In a previous study from our laboratory [3] on isolated rat hearts exposed to 15°C hypothermic perfusion, it was found that fatty acid oxidation rates returned to essentially the same values as those observed under steady-state normothermic conditions. Another observation in this study was that the rat hearts expressed a preference for fatty acids as oxidative substrate during hypothermia. In the current study on dogs, a reduction in body temperature from 37° to 25°C caused a 67% reduction in oleate oxidation and a 57% reduction in glucose oxidation. This finding may indicate a shift in the myocardial metabolism of hypothermic dogs in the opposite direction of that observed for the rat hearts, ie, a preference for glucose as oxidative energy substrate in the hypothermic state. The explanation for the differences in metabolic response to hypothermia between isolated rat hearts and in situ dog hearts could be related to species differences, as well as the duration and extent of hypothermic period. Another important factor is that in our study on isolated rat hearts we had a high level of oleate in the perfusion medium (0.6 mmol/L oleate complexed to 1% albumin is approximately equivalent to 1.8 mmol/L oleate complexed to 3% albumin) whereas in the current study the plasma levels of FFA were less than 0.4 mmol/L. It has been shown by Crass and associates [25] and Saddik and Lopaschuk [27] that oxidation of glucose is markedly inhibited by high levels of fatty acids. In addition, Langendorff-perfused rat hearts lack any nervous and hormonal influence and perform very little external work. Thus, their metabolic potential is not fully expressed, and therefore any defects in myocardial metabolism could be masked in this model.

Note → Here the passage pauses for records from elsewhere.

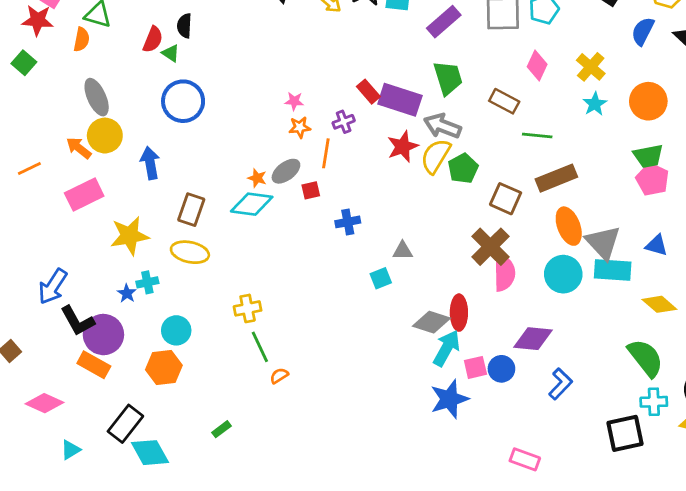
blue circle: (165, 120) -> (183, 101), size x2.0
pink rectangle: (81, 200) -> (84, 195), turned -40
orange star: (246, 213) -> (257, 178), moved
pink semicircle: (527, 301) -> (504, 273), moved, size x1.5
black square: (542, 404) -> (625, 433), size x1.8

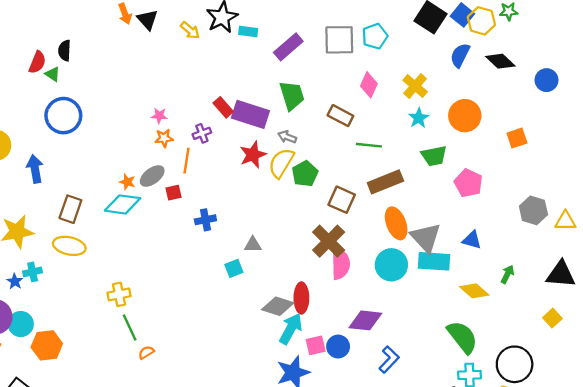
gray arrow: (442, 126) -> (287, 137), size x0.6
green trapezoid: (648, 156) -> (434, 156), moved
cyan circle: (176, 330) -> (21, 324), moved

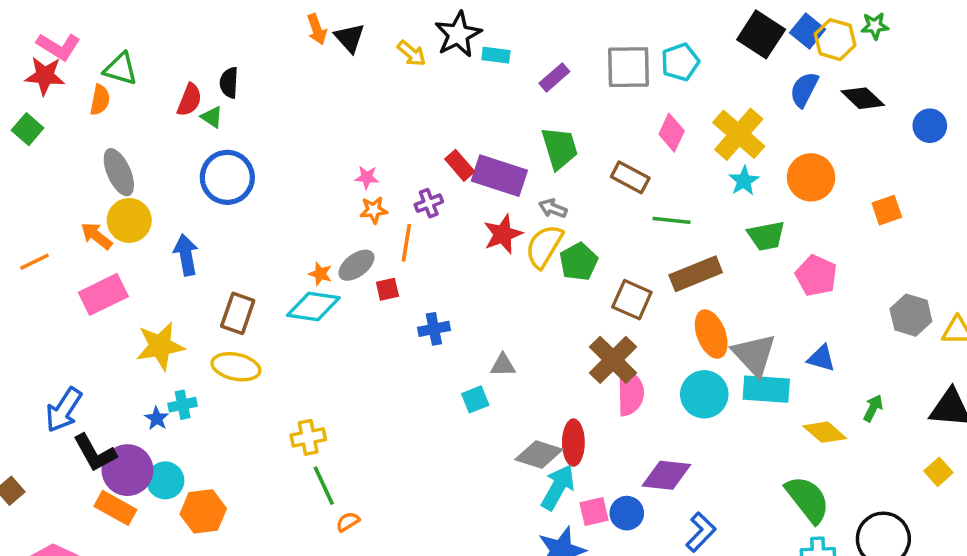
purple rectangle: (288, 47) -> (554, 77), size x0.7
yellow cross: (415, 86) -> (739, 134), size x1.4

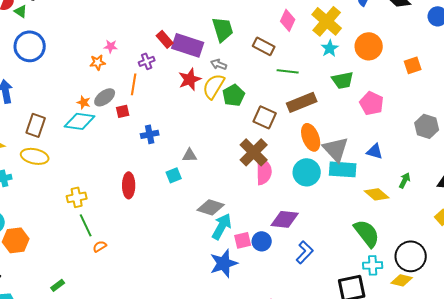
orange star: (374, 210) -> (98, 62), moved
red ellipse: (573, 443) -> (129, 185), moved

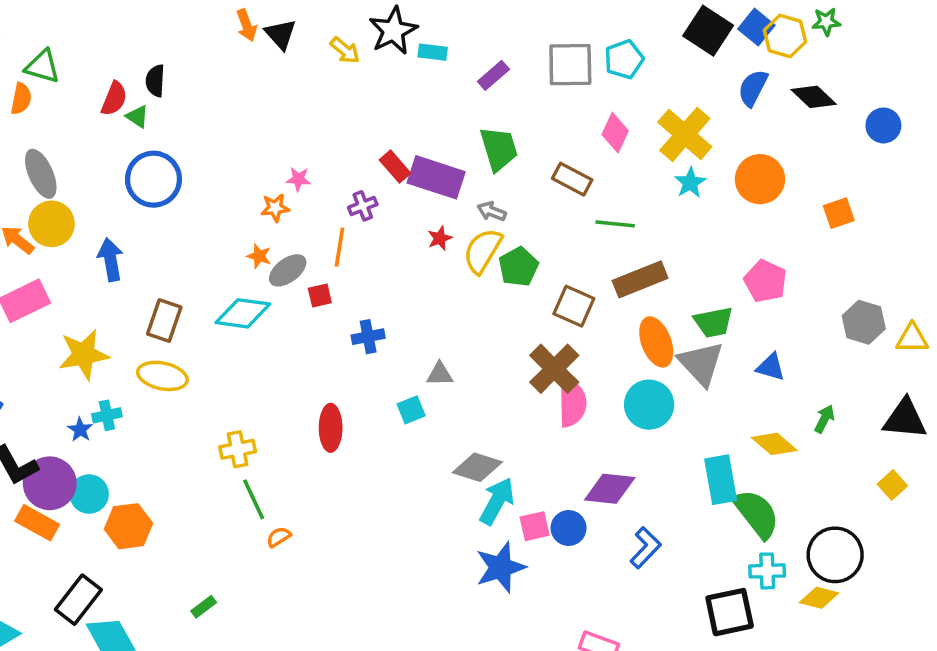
red star: (190, 79) -> (440, 238), size x0.6
green trapezoid: (343, 80) -> (713, 322), moved
orange star: (84, 102) -> (259, 256), moved
cyan rectangle: (343, 169) -> (721, 480), moved, turned 76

A more difficult question to answer is whether reduction in the WI after rewarming is related to the defective fatty acid oxidation. Certainly, the reduced fatty acid oxidation represents a considerable deficit in aerobic ATP production, and should for this reason alone be considered as a possible mechanism for the reduced myocardial performance. In addition, because fatty acid uptake showed almost identical values before and after hypothermia, one would expect that the reduced fatty acid oxidation in the rewarmed state would cause accumulation of triacylglycerol and amphiphilic lipid intermediates. These intermediates have been suggested to jeopardize cardiovascular function by changing the excitability of the myocardial cells [28, 29] or by inducing intracellular energy-wasting (futile) cycles [30].
In conclusion, in situ dog hearts show a marked reduction in substrate oxidation and WI during hypothermia. Glucose oxidation, but not fatty acid oxidation, recovered to prehypothermic values when the hearts were subsequently rewarmed. Posthypothermic work indices were also considerably lower than those measured before hypothermia. It is suggested that the reduced fatty acid oxidation seen in the posthypothermic state may lead to accumulation of harmful lipid intermediates or induction of energy-wasting cycles, and that this could explain the reduced cardiovascular function after rewarming.